Wie das bei psychischen Erkrankungen so ist, ist permanente Arbeit für ein zufriedeneres Leben notwendig. Fast nichts ist einfach da, sondern muss sich erarbeitet werden. Für mich zu Hause kann ich das noch ganz gut akzeptieren, wenn es aber in die Uni geht und ganz selbstverständlich der Vergleich mit anderen Studierenden stattfindet, schneide ich innerlich natürlich miserabel ab. Sobald ich mich mit Menschen umgebe (die nichts von meinem Innenleben kennen) fühle ich mich schnell abgehängt. Da sind meist meine Defizite im Vordergrund; es ist mir zu laut, zu schnell, zu chaotisch, zu anstrengend. Mein Kopf kommt oft nicht mit vor lauter Input. Man muss sich ja vorstellen, dass ich parallel noch eine andere Welt im Kopf erschaffe. Ich kann mir gar nicht vorstellen wie viel Energie ich ohne die DP/DR haben müsste. Aber auch hier gilt es aktuell regelmäßig gegenzusteuern, genug Erholungsphasen einzubauen, und immer wieder Verständnis und Geduld für meinen merkwürdigen Kopf aufzubringen.

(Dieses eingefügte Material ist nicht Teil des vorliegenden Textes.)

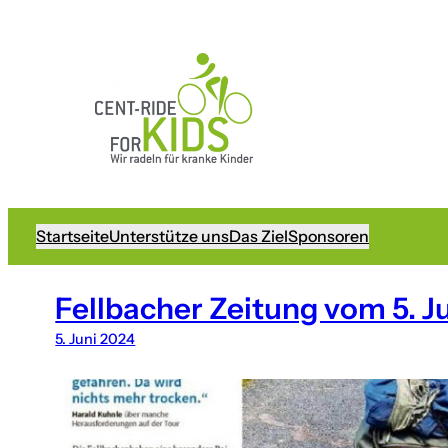
Startseite
Unterstütze uns
Das Ziel
Sponsoren
Fellbacher Zeitung vom 5. J
5. Juni 2024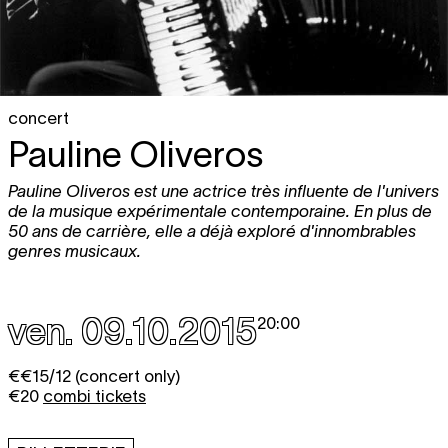
concert
Pauline Oliveros
Pauline Oliveros est une actrice très influente de l'univers
de la musique expérimentale contemporaine. En plus de
50 ans de carrière, elle a déjà exploré d'innombrables
genres musicaux.
ven. 09.10.2015
20:00
€€15/12 (concert only)
€20
combi tickets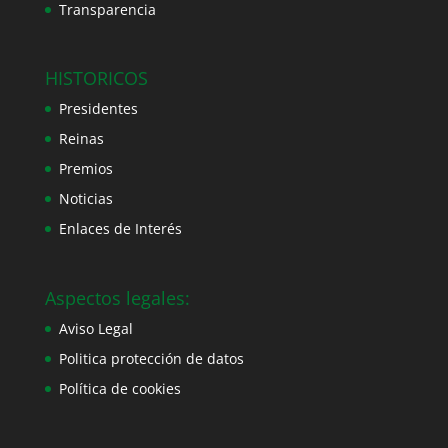
Transparencia
HISTORICOS
Presidentes
Reinas
Premios
Noticias
Enlaces de Interés
Aspectos legales:
Aviso Legal
Politica protección de datos
Política de cookies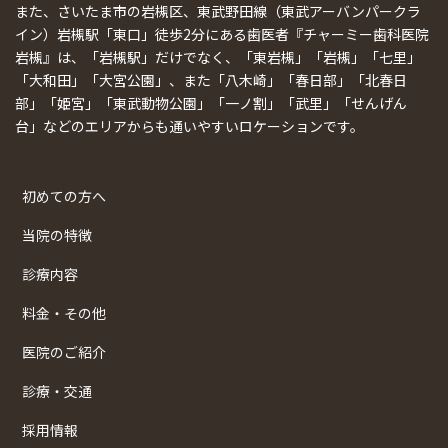
また、さいたま市の岩槻区、東武野田線（東武アーバンパークラ
イン）岩槻駅「東口」徒歩2分にある歯医者『チャーミー歯科医院
岩槻』は、「岩槻駅」だけでなく、「東岩槻」「岩槻」「七里」
「大和田」「大宮公園」、また「八木崎」「春日部」「北春日
部」「姫宮」「東武動物公園」「一ノ割」「武里」「せんげん
台」などのエリアからも通いやすいロケーションです。
初めての方へ
当院の特徴
診療内容
料金・その他
医院のご紹介
診療・交通
採用情報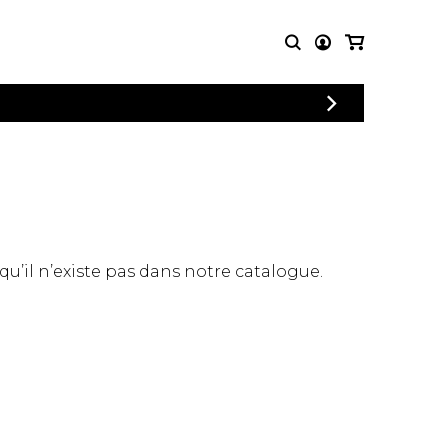
CONNEXION
PARTITIONS
AUTRES
INSCRIPTION
POUR
PRODUITS
ENSEMBLES
Articles promotionnels
Chœur
Cordes Knobloch
Concerto
Disques compacts et
Musique de chambre
DVDs
 qu’il n’existe pas dans notre catalogue.
Orchestre
Ouvrages théoriques
et livres
Quatuor de flûtes
Quatuor de saxophones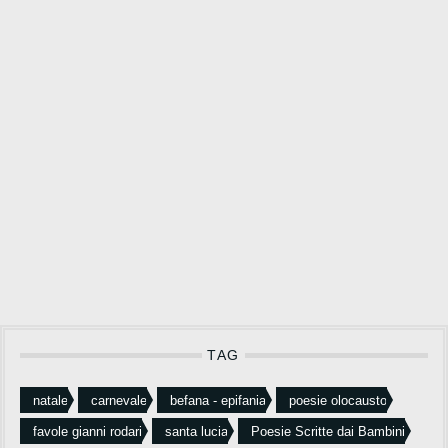
TAG
natale
carnevale
befana - epifania
poesie olocausto
favole gianni rodari
santa lucia
Poesie Scritte dai Bambini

Besonders wichtig ist mir noch zu sagen, dass die Symptome unbedingt vom Innen ins Außen getragen werden sollten. Teilt euch der Welt mit! Macht das nicht mit euch selbst aus. Ja, manche mögen euch für irre halten, die meisten werden aber Interesse und Mitgefühl zeigen – besonders diejenigen, denen ihr wichtig seid. Andere Menschen – im Gegensatz zu uns selbst – sehen nämlich ein Gesamtbild all unserer Stärken und Schwächen und können uns dadurch öfter mal realistischer einschätzen als wir uns selbst wahrnehmen. Und gerade jetzt, wenn man sich selbst und die Welt nicht durch Interaktion realer machen kann, wenn man auf sein schwer identifizierbares Selbst zurückgeworfen wird, ist es umso wichtiger Menschen davon zu erzählen. Andere Menschen sind für von DP/DR Betroffene oft Problem und Lösung gleichzeitig. Sie können überfordern, aber Reaktionen sind lebensnotwendig um nicht verloren zu gehen.

Corona hat leider den zerstörenden Effekt, dass die Spiegelung von außen, die notwendig ist, um sich selbst besser wahrzunehmen und nicht im eigenen Kopf-Universum verloren zu gehen, gerade kaum als Hilfsmittel zur Verfügung steht. Computerbildschirme sind auch nur bedingt hilfreich dabei, die Welt weniger als Gemälde zu sehen. Dreidimensional ist da von Natur aus nichts.

Letztendlich finde ich es unabdingbar, dass ein Bewusstsein dafür entsteht, dass viele Menschen so desorientiert durch die Welt laufen wie ich – auf viele verschiedene Arten. Man sieht es den Menschen nicht an, aber es gibt sie zuhauf. Und diese Menschen studieren trotzdem und sind trotz allem Teil dieses Unikonstrukts und unserer Gesellschaft. Das ist so manches Mal eine größere Leistung als gesund zu studieren oder zu arbeiten und verdient Anerkennung und Offenheit. Ein grundlegend menschlicher und verständnisvoller Umgang miteinander kann schon viel bewirken.

Hilfe-Tipps:

  • Psychotherapie
  • Eigenrecherche Internet
  • Online-Foren
  • Uniklinik Mainz (unimedizin-mainz.de/psychosomatik/patienten/stationaere-behandlung.html)
  • Das Buch: Depersonalisation und Derealisation Die Entfremdung überwinden von Matthias Michal (ISBN 978-3-17-022170-3)
  • Austausch mit anderen Betroffenen!